Over 5000 vulnerabilities have been identified in OSS software in the last 5 years alone and attempts to address the issue have lacked direction. CISA taking an active and prominent role in furthering OSS security, itself an outcome of the National Cybersecurity Strategy announced earlier this year, is a positive step that should be broadly welcomed.
The Bad | Caesars Gambles On Paying Attackers While MGM Battles On
An affiliate of ALPHV/BlackCat ransomware is claiming responsibility for an extortion attempt on MGM Casinos that has caused severe disruption to the company’s outlets, with reports of empty casinos and disconnected slot machines.
Researchers vx-underground broke the story on Monday, sharing on social media that the attackers were claiming they breached the company through social engineering MGM Casino help desk staff.
All ALPHV ransomware group did to compromise MGM Resorts was hop on LinkedIn, find an employee, then call the Help Desk.
A company valued at $33,900,000,000 was defeated by a 10-minute conversation.
— vx-underground (@vxunderground) September 13, 2023
A further statement from the gang claimed that the disruption was caused by MGM Casinos attempt to find and root out the intruders rather than by the detonation of ransomware, but that claim remains unverified at the time of writing.
The gang said that they did launch ransomware attacks against 100 ESXi hypervisors after the company refused to negotiate with them, and that they are threatening to leak stolen data if the company remains unmoved.
Meanwhile, in a separate incident, casino operator Caesars Entertainment has said that intruders stole a database containing personally identifying information of its customers including driving license details and social security numbers.
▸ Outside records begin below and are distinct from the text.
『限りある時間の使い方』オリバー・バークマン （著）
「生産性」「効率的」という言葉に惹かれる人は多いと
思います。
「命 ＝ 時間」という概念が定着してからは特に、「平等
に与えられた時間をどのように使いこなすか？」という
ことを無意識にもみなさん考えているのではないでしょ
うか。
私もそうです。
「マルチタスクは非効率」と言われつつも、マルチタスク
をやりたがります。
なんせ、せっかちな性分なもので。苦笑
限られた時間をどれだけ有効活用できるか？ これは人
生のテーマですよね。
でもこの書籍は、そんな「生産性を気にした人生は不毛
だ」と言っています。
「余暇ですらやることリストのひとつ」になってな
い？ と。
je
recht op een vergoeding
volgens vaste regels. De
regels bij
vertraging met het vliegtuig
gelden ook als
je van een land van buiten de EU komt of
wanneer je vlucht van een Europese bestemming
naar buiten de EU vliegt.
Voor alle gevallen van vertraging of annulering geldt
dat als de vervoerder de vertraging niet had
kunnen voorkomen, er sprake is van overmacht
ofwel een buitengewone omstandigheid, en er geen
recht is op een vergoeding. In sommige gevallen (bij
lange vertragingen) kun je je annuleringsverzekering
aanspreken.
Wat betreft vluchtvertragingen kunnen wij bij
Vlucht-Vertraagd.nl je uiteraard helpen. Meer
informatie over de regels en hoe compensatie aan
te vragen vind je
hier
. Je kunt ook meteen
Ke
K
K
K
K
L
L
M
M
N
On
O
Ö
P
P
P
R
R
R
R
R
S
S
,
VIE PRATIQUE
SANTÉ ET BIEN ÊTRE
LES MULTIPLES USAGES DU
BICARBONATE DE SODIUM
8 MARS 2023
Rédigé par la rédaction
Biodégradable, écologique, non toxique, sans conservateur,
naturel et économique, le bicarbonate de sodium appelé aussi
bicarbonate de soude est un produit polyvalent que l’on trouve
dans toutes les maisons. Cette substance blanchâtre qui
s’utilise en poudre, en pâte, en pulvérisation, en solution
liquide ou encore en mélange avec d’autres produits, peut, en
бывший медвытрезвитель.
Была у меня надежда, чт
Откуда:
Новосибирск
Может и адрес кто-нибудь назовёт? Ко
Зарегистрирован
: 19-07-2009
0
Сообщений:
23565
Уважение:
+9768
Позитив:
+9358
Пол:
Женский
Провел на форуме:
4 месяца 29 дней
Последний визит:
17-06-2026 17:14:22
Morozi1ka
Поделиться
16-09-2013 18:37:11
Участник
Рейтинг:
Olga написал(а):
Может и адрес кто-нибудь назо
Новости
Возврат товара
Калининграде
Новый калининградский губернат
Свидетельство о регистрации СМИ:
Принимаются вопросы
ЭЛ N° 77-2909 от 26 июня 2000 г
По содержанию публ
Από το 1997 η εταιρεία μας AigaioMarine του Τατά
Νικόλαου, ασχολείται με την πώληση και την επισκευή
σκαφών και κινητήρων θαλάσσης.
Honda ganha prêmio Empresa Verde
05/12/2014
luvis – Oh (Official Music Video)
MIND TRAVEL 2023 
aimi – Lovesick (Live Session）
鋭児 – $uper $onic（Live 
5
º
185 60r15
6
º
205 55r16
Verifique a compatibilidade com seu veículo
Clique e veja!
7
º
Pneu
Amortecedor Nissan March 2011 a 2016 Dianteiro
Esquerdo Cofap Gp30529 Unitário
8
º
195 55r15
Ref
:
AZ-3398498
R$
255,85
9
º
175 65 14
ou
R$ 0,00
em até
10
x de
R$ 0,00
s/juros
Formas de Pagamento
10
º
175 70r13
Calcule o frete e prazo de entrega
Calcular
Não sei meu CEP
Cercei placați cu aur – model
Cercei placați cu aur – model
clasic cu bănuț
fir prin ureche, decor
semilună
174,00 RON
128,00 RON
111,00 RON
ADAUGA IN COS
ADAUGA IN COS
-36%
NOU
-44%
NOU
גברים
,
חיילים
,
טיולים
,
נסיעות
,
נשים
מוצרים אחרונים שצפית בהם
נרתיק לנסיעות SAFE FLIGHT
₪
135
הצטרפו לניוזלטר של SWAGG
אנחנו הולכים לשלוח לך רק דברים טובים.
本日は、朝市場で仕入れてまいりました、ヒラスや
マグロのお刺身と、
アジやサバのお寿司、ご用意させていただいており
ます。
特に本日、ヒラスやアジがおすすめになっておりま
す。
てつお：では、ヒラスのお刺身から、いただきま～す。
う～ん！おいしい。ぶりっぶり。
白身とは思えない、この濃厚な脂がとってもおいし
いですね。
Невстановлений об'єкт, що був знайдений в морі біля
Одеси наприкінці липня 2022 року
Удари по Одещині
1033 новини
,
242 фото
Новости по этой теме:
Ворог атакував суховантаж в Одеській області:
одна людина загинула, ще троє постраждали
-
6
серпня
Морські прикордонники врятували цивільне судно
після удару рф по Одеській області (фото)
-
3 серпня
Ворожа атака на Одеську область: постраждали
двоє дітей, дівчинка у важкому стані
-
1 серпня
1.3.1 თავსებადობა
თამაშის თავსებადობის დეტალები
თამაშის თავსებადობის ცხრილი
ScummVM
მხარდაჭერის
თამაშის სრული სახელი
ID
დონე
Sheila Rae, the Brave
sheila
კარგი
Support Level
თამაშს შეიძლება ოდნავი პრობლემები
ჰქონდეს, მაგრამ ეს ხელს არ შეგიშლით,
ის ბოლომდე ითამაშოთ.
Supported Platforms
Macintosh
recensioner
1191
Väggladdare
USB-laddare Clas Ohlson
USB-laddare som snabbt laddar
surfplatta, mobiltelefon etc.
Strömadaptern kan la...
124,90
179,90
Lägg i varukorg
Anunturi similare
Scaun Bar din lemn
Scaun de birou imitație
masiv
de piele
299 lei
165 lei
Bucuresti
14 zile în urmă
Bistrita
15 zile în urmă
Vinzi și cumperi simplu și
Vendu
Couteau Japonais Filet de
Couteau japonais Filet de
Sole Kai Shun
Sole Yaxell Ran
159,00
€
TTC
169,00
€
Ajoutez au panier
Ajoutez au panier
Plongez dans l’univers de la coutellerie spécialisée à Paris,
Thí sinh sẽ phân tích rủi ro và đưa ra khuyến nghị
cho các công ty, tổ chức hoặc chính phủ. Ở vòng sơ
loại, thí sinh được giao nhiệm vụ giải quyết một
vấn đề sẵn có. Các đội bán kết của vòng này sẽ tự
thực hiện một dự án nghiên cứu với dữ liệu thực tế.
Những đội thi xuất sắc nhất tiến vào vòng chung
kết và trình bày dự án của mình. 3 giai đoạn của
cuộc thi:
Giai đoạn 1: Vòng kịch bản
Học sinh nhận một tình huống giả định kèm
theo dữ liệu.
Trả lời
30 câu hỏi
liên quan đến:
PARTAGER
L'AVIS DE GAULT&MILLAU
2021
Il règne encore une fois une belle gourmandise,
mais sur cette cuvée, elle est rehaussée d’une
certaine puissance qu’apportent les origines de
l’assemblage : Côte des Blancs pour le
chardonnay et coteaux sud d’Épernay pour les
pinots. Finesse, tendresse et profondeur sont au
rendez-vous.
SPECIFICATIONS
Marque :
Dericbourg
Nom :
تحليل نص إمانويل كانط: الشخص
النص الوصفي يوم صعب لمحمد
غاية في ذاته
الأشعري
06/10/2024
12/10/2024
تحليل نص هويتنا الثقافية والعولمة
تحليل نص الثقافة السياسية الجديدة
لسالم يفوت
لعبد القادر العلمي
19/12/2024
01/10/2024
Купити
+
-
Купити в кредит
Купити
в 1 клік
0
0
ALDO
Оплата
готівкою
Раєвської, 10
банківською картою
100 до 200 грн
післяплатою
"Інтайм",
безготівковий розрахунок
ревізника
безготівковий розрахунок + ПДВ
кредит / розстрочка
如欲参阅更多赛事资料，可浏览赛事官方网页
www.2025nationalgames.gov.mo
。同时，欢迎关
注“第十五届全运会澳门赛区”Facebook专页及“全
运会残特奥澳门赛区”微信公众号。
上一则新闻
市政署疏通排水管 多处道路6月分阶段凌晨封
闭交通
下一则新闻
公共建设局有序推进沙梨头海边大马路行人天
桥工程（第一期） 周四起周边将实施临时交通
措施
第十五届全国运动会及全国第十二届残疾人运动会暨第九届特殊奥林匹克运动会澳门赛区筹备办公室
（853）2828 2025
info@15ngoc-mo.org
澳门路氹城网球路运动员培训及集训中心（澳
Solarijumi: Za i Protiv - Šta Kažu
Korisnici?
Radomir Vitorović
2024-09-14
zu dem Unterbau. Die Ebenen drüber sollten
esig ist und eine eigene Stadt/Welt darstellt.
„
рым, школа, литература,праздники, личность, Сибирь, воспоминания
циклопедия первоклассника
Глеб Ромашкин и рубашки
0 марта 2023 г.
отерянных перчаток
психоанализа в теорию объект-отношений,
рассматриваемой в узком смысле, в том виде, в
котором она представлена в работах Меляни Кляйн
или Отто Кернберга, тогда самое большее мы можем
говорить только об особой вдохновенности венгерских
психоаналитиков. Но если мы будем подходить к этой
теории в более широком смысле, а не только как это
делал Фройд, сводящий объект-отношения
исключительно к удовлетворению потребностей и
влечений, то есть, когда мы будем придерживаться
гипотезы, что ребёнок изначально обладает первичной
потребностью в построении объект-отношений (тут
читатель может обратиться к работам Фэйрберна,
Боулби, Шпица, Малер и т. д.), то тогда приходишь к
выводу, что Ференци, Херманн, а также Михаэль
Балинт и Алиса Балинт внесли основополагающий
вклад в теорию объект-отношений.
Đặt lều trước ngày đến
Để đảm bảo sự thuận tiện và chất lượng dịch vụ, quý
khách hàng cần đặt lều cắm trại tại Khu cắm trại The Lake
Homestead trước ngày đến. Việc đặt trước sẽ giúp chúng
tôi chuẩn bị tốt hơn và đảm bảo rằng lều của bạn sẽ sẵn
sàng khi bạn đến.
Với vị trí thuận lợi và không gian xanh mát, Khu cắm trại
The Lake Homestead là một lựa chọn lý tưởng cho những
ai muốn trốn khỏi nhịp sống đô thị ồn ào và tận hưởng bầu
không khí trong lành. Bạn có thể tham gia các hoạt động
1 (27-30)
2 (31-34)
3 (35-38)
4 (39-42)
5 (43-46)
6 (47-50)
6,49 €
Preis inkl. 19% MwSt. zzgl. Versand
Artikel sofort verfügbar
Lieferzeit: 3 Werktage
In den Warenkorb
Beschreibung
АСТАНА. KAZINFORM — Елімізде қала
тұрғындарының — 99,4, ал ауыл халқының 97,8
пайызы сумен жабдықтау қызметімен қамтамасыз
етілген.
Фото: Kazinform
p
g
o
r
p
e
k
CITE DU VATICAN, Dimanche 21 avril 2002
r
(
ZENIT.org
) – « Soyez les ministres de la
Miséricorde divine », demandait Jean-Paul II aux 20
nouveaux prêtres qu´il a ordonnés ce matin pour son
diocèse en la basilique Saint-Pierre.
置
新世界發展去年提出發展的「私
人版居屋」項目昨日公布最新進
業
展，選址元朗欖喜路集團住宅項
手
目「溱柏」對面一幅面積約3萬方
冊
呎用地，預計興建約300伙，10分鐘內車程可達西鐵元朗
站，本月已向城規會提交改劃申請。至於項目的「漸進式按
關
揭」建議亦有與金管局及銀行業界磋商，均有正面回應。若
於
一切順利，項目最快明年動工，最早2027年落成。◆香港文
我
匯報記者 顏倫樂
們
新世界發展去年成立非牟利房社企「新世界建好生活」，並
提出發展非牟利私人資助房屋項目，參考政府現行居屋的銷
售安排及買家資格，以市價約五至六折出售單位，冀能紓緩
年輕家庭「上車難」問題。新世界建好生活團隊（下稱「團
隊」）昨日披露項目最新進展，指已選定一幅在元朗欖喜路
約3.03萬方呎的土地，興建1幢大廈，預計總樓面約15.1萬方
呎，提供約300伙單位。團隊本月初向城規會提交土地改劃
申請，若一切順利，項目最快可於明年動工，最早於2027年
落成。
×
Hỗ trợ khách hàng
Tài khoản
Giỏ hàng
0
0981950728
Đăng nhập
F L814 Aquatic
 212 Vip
The admission came in a required SEC filing in which Caesars also stated that they had “taken steps to ensure that the stolen data is deleted by the unauthorized actor, although we cannot guarantee this result”.
It is rumored that these “steps” involved paying half of a $30 million ransom initially demanded, an expensive gamble – if true – that MGM rightly seems unwilling to copy.
The Ugly | Threat Actors Exploit Bug in Google’s WebP Library
Vendors Apple, Google, Microsoft, Mozilla and more have been scrambling to patch a critical severity bug in WebP this week that is known to be being actively exploited in the wild.
WebP is used in Chrome, Firefox, Edge, Brave and the Tor Browser. It is also found in many Electron apps like Signal, Telegram, and 1Password. Many Android applications and cross-platform software built with Flutter also use WebP.
The vulnerability is described as a heap buffer overflow which could allow an attacker to perform a memory write outside of its allocated buffer and gain arbitrary code execution.
Tagged as CVE-2023-4863, the bug in the widely used image encoding and compression library was apparently first reported by Citizen Lab to Apple. Regular readers will recall that last week Citizen Lab also identified an Apple zero-click zero day being used to deliver Pegasus malware. It is not clear at this time whether the two reports are linked.
Initial reporting of the vulnerability suggested it was restricted to web browsers, but it quickly became apparent that any software using the
libwebp library is affected.
libwebp is open source software developed by Google and has been widely adopted in both applications and other third-party libraries.
Details about the bug and exploit are sparse at the time of writing. Google says it is deliberately restricting disclosure until the majority of affected software has been patched. Vendors mentioned in this report have all issued patches this week, but given how widespread the library is, there are likely many others still to come.